MATERIAL FOR THIS TASK:
┄┄┄┄┄┄

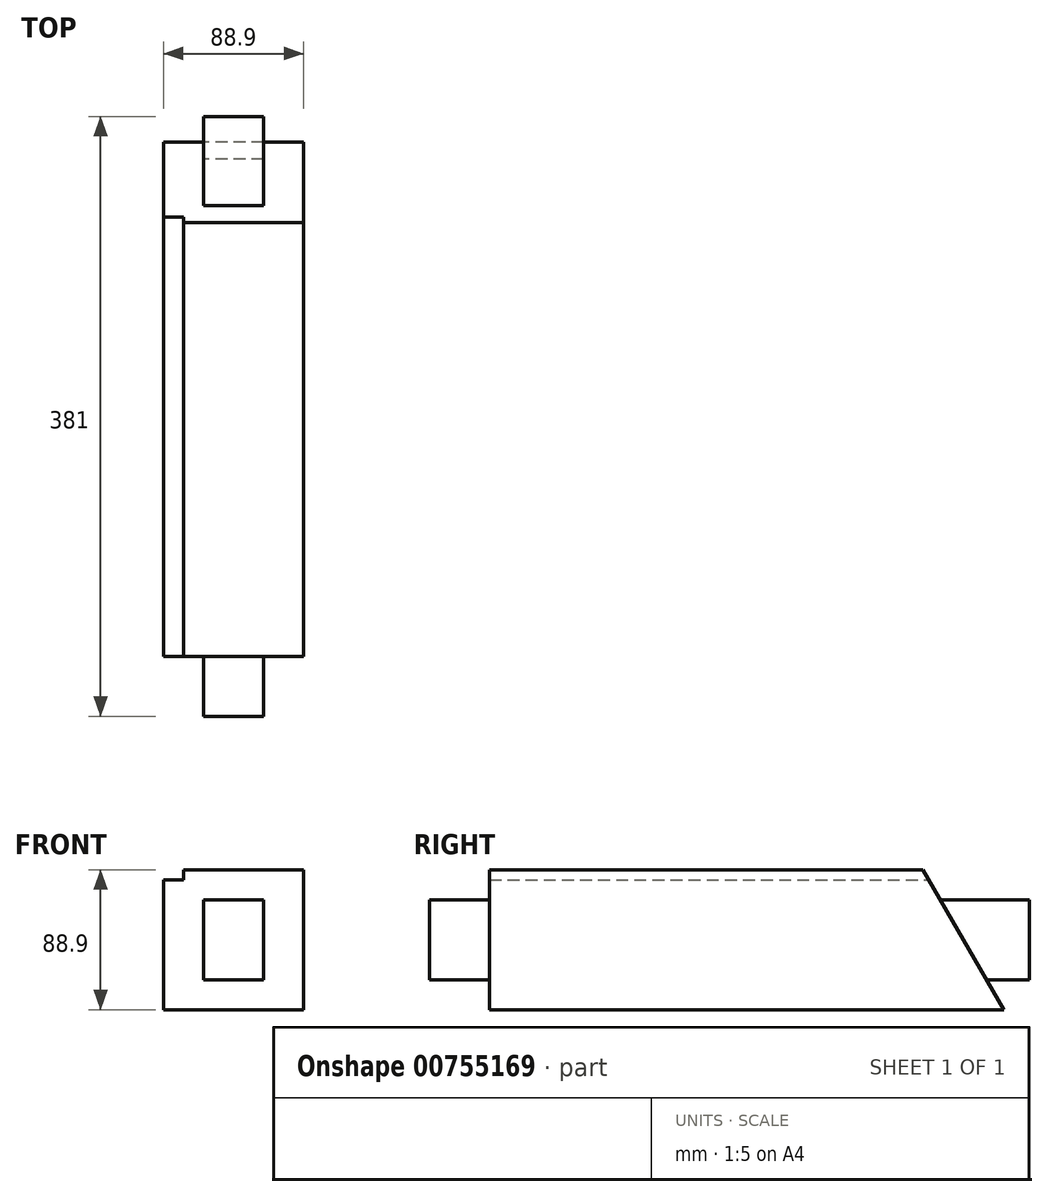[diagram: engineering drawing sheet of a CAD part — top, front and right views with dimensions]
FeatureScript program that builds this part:
annotation { "Feature Type Name" : "Feature", "Feature Type Description" : "" }
export const myFeature = defineFeature(function(context is Context, id is Id, definition is map)
    precondition{}
    {
        {
            var Q0;
            Q0=qCreatedBy(makeId("Right.planeOp"),FACE);
            var sketch = newSketch(context, id + "F0", { "sketchPlane" : qUnion([Q0])});
            skLineSegment(sketch, "E0.bottom", {"start": v(-190.5, 44.45) * mm, "end": v(190.5, 44.45) * mm});
            skLineSegment(sketch, "E0.top", {"start": v(-190.5, -44.45) * mm, "end": v(190.5, -44.45) * mm});
            skLineSegment(sketch, "E0.left", {"start": v(-190.5, 44.45) * mm, "end": v(-190.5, -44.45) * mm});
            skLineSegment(sketch, "E0.right", {"start": v(190.5, 44.45) * mm, "end": v(190.5, -44.45) * mm});
            skPoint(sketch, "E0.middle", {"position": v(0, 0) * mm});
            skSolve(sketch);
        }
        {
            var Q0;
            Q0 = qSketchRegion(id + "F0", true);
            extrude(context, id + "F1", {"entities" : qUnion([Q0]), "endBound" : BoundingType.SYMMETRIC, "depth" : 88.9 * mm, "offsetDistance" : 25.4 * mm});
        }
        {
            var Q0;
            Q0=makeQuery(id+"F1.opExtrude","SWEPT_FACE",FACE,{"disambiguationData":[OSD([sQuery(id+"F0.wireOp",EDGE,"E0.bottom")])]});
            var sketch = newSketch(context, id + "F2", { "sketchPlane" : qUnion([Q0])});
            skLineSegment(sketch, "E1", {"start": v(44.45, 122.94) * mm, "end": v(-44.45, 122.94) * mm, "construction": true});
            skSolve(sketch);
        }
        {
            var Q0;
            Q0=sQuery(id+"F2.wireOp",EDGE,"E1");
            cPlane(context, id + "F3", {"entities" : qUnion([Q0]), "cplaneType" : CPlaneType.LINE_ANGLE, "offset" : 25.4 * mm, "angle" : 30 * degree, "oppositeDirection" : true, "width" : 152.4 * mm, "height" : 152.4 * mm});
        }
        {
            var Q0;
            Q0=makeQuery(id+"F1.opExtrude","SWEPT_FACE",FACE,{"disambiguationData":[OSD([sQuery(id+"F0.wireOp",EDGE,"E0.right")])]});
            var sketch = newSketch(context, id + "F4", { "sketchPlane" : qUnion([Q0])});
            skLineSegment(sketch, "E2.bottom", {"start": v(-44.45, 44.45) * mm, "end": v(44.45, 44.45) * mm});
            skLineSegment(sketch, "E2.top", {"start": v(-44.45, -44.45) * mm, "end": v(44.45, -44.45) * mm});
            skLineSegment(sketch, "E2.left", {"start": v(-44.45, 44.45) * mm, "end": v(-44.45, -44.45) * mm});
            skLineSegment(sketch, "E2.right", {"start": v(44.45, 44.45) * mm, "end": v(44.45, -44.45) * mm});
            skPoint(sketch, "E2.middle", {"position": v(0, 0) * mm});
            skLineSegment(sketch, "E3.bottom", {"start": v(-19.05, 25.4) * mm, "end": v(19.05, 25.4) * mm});
            skLineSegment(sketch, "E3.top", {"start": v(-19.05, -25.4) * mm, "end": v(19.05, -25.4) * mm});
            skLineSegment(sketch, "E3.left", {"start": v(-19.05, 25.4) * mm, "end": v(-19.05, -25.4) * mm});
            skLineSegment(sketch, "E3.right", {"start": v(19.05, 25.4) * mm, "end": v(19.05, -25.4) * mm});
            skSolve(sketch);
        }
        {
            var Q0;
            Q0=makeQuery(id+"F4.imprint","IMPRINT",FACE,{"disambiguationData":[TD([[makeQuery(id+"F4.imprint","IMPRINT",EDGE,{"derivedFrom":sQuery(id+"F4.wireOp",EDGE,"E2.bottom")}),-1.0]])]});
            var sketch = newSketch(context, id + "F5", { "sketchPlane" : qUnion([Q0])});
            skLineSegment(sketch, "E4.bottom", {"start": v(44.45, 44.45) * mm, "end": v(31.75, 44.45) * mm});
            skLineSegment(sketch, "E4.top", {"start": v(44.45, 38.1) * mm, "end": v(31.75, 38.1) * mm});
            skLineSegment(sketch, "E4.left", {"start": v(44.45, 44.45) * mm, "end": v(44.45, 38.1) * mm});
            skLineSegment(sketch, "E4.right", {"start": v(31.75, 44.45) * mm, "end": v(31.75, 38.1) * mm});
            skSolve(sketch);
        }
        {
            var Q0;
            Q0 = qSketchRegion(id + "F5", true);
            extrude(context, id + "F6", {"entities" : qUnion([Q0]), "operationType" : NewBodyOperationType.REMOVE, "endBound" : BoundingType.THROUGH_ALL, "oppositeDirection" : true, "depth" : 25.4 * mm, "offsetDistance" : 25.4 * mm});
        }
        {
            var Q0;
            Q0 = qSketchRegion(id + "F4", true);
            var Q1;
            Q1=qCreatedBy(id+"F3.planeOp",FACE);
            extrude(context, id + "F7", {"entities" : qUnion([Q0]), "operationType" : NewBodyOperationType.REMOVE, "endBound" : BoundingType.UP_TO_SURFACE, "oppositeDirection" : true, "depth" : 25.4 * mm, "endBoundEntityFace" : qUnion([Q1]), "offsetDistance" : 25.4 * mm});
        }
        {
            var Q0;
            Q0=makeQuery(id+"F1.opExtrude","SWEPT_FACE",FACE,{"disambiguationData":[OSD([sQuery(id+"F0.wireOp",EDGE,"E0.left")])]});
            var sketch = newSketch(context, id + "F8", { "sketchPlane" : qUnion([Q0])});
            skLineSegment(sketch, "E5.bottom", {"start": v(-44.45, 44.45) * mm, "end": v(44.45, 44.45) * mm});
            skLineSegment(sketch, "E5.top", {"start": v(-44.45, -44.45) * mm, "end": v(44.45, -44.45) * mm});
            skLineSegment(sketch, "E5.left", {"start": v(-44.45, 44.45) * mm, "end": v(-44.45, -44.45) * mm});
            skLineSegment(sketch, "E5.right", {"start": v(44.45, 44.45) * mm, "end": v(44.45, -44.45) * mm});
            skPoint(sketch, "E5.middle", {"position": v(0, 0) * mm});
            skLineSegment(sketch, "E6.bottom", {"start": v(-19.05, 25.4) * mm, "end": v(19.05, 25.4) * mm});
            skLineSegment(sketch, "E6.top", {"start": v(-19.05, -25.4) * mm, "end": v(19.05, -25.4) * mm});
            skLineSegment(sketch, "E6.left", {"start": v(-19.05, 25.4) * mm, "end": v(-19.05, -25.4) * mm});
            skLineSegment(sketch, "E6.right", {"start": v(19.05, 25.4) * mm, "end": v(19.05, -25.4) * mm});
            skSolve(sketch);
        }
        {
            var Q0;
            Q0 = qSketchRegion(id + "F8", true);
            extrude(context, id + "F9", {"entities" : qUnion([Q0]), "operationType" : NewBodyOperationType.REMOVE, "oppositeDirection" : true, "depth" : 38.1 * mm, "offsetDistance" : 25.4 * mm});
        }
    });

┄┄┄┄┄┄

DIRECTION: Rewrite these lines with every "Q0" changed to "query0" and everything else kept the same, and omit the pictures.

TASK RESULT:
[diagram: engineering drawing sheet of a CAD part — top, front and right views with dimensions]
FeatureScript program that builds this part:
annotation { "Feature Type Name" : "Feature", "Feature Type Description" : "" }
export const myFeature = defineFeature(function(context is Context, id is Id, definition is map)
    precondition{}
    {
        {
            var query0;
            query0=qCreatedBy(makeId("Right.planeOp"),FACE);
            var sketch = newSketch(context, id + "F0", { "sketchPlane" : qUnion([query0])});
            skLineSegment(sketch, "E0.bottom", {"start": v(-190.5, 44.45) * mm, "end": v(190.5, 44.45) * mm});
            skLineSegment(sketch, "E0.top", {"start": v(-190.5, -44.45) * mm, "end": v(190.5, -44.45) * mm});
            skLineSegment(sketch, "E0.left", {"start": v(-190.5, 44.45) * mm, "end": v(-190.5, -44.45) * mm});
            skLineSegment(sketch, "E0.right", {"start": v(190.5, 44.45) * mm, "end": v(190.5, -44.45) * mm});
            skPoint(sketch, "E0.middle", {"position": v(0, 0) * mm});
            skSolve(sketch);
        }
        {
            var query0;
            query0 = qSketchRegion(id + "F0", true);
            extrude(context, id + "F1", {"entities" : qUnion([query0]), "endBound" : BoundingType.SYMMETRIC, "depth" : 88.9 * mm, "offsetDistance" : 25.4 * mm});
        }
        {
            var query0;
            query0=makeQuery(id+"F1.opExtrude","SWEPT_FACE",FACE,{"disambiguationData":[OSD([sQuery(id+"F0.wireOp",EDGE,"E0.bottom")])]});
            var sketch = newSketch(context, id + "F2", { "sketchPlane" : qUnion([query0])});
            skLineSegment(sketch, "E1", {"start": v(44.45, 122.94) * mm, "end": v(-44.45, 122.94) * mm, "construction": true});
            skSolve(sketch);
        }
        {
            var query0;
            query0=sQuery(id+"F2.wireOp",EDGE,"E1");
            cPlane(context, id + "F3", {"entities" : qUnion([query0]), "cplaneType" : CPlaneType.LINE_ANGLE, "offset" : 25.4 * mm, "angle" : 30 * degree, "oppositeDirection" : true, "width" : 152.4 * mm, "height" : 152.4 * mm});
        }
        {
            var query0;
            query0=makeQuery(id+"F1.opExtrude","SWEPT_FACE",FACE,{"disambiguationData":[OSD([sQuery(id+"F0.wireOp",EDGE,"E0.right")])]});
            var sketch = newSketch(context, id + "F4", { "sketchPlane" : qUnion([query0])});
            skLineSegment(sketch, "E2.bottom", {"start": v(-44.45, 44.45) * mm, "end": v(44.45, 44.45) * mm});
            skLineSegment(sketch, "E2.top", {"start": v(-44.45, -44.45) * mm, "end": v(44.45, -44.45) * mm});
            skLineSegment(sketch, "E2.left", {"start": v(-44.45, 44.45) * mm, "end": v(-44.45, -44.45) * mm});
            skLineSegment(sketch, "E2.right", {"start": v(44.45, 44.45) * mm, "end": v(44.45, -44.45) * mm});
            skPoint(sketch, "E2.middle", {"position": v(0, 0) * mm});
            skLineSegment(sketch, "E3.bottom", {"start": v(-19.05, 25.4) * mm, "end": v(19.05, 25.4) * mm});
            skLineSegment(sketch, "E3.top", {"start": v(-19.05, -25.4) * mm, "end": v(19.05, -25.4) * mm});
            skLineSegment(sketch, "E3.left", {"start": v(-19.05, 25.4) * mm, "end": v(-19.05, -25.4) * mm});
            skLineSegment(sketch, "E3.right", {"start": v(19.05, 25.4) * mm, "end": v(19.05, -25.4) * mm});
            skSolve(sketch);
        }
        {
            var query0;
            query0=makeQuery(id+"F4.imprint","IMPRINT",FACE,{"disambiguationData":[TD([[makeQuery(id+"F4.imprint","IMPRINT",EDGE,{"derivedFrom":sQuery(id+"F4.wireOp",EDGE,"E2.bottom")}),-1.0]])]});
            var sketch = newSketch(context, id + "F5", { "sketchPlane" : qUnion([query0])});
            skLineSegment(sketch, "E4.bottom", {"start": v(44.45, 44.45) * mm, "end": v(31.75, 44.45) * mm});
            skLineSegment(sketch, "E4.top", {"start": v(44.45, 38.1) * mm, "end": v(31.75, 38.1) * mm});
            skLineSegment(sketch, "E4.left", {"start": v(44.45, 44.45) * mm, "end": v(44.45, 38.1) * mm});
            skLineSegment(sketch, "E4.right", {"start": v(31.75, 44.45) * mm, "end": v(31.75, 38.1) * mm});
            skSolve(sketch);
        }
        {
            var query0;
            query0 = qSketchRegion(id + "F5", true);
            extrude(context, id + "F6", {"entities" : qUnion([query0]), "operationType" : NewBodyOperationType.REMOVE, "endBound" : BoundingType.THROUGH_ALL, "oppositeDirection" : true, "depth" : 25.4 * mm, "offsetDistance" : 25.4 * mm});
        }
        {
            var query0;
            query0 = qSketchRegion(id + "F4", true);
            var Q1;
            Q1=qCreatedBy(id+"F3.planeOp",FACE);
            extrude(context, id + "F7", {"entities" : qUnion([query0]), "operationType" : NewBodyOperationType.REMOVE, "endBound" : BoundingType.UP_TO_SURFACE, "oppositeDirection" : true, "depth" : 25.4 * mm, "endBoundEntityFace" : qUnion([Q1]), "offsetDistance" : 25.4 * mm});
        }
        {
            var query0;
            query0=makeQuery(id+"F1.opExtrude","SWEPT_FACE",FACE,{"disambiguationData":[OSD([sQuery(id+"F0.wireOp",EDGE,"E0.left")])]});
            var sketch = newSketch(context, id + "F8", { "sketchPlane" : qUnion([query0])});
            skLineSegment(sketch, "E5.bottom", {"start": v(-44.45, 44.45) * mm, "end": v(44.45, 44.45) * mm});
            skLineSegment(sketch, "E5.top", {"start": v(-44.45, -44.45) * mm, "end": v(44.45, -44.45) * mm});
            skLineSegment(sketch, "E5.left", {"start": v(-44.45, 44.45) * mm, "end": v(-44.45, -44.45) * mm});
            skLineSegment(sketch, "E5.right", {"start": v(44.45, 44.45) * mm, "end": v(44.45, -44.45) * mm});
            skPoint(sketch, "E5.middle", {"position": v(0, 0) * mm});
            skLineSegment(sketch, "E6.bottom", {"start": v(-19.05, 25.4) * mm, "end": v(19.05, 25.4) * mm});
            skLineSegment(sketch, "E6.top", {"start": v(-19.05, -25.4) * mm, "end": v(19.05, -25.4) * mm});
            skLineSegment(sketch, "E6.left", {"start": v(-19.05, 25.4) * mm, "end": v(-19.05, -25.4) * mm});
            skLineSegment(sketch, "E6.right", {"start": v(19.05, 25.4) * mm, "end": v(19.05, -25.4) * mm});
            skSolve(sketch);
        }
        {
            var query0;
            query0 = qSketchRegion(id + "F8", true);
            extrude(context, id + "F9", {"entities" : qUnion([query0]), "operationType" : NewBodyOperationType.REMOVE, "oppositeDirection" : true, "depth" : 38.1 * mm, "offsetDistance" : 25.4 * mm});
        }
    });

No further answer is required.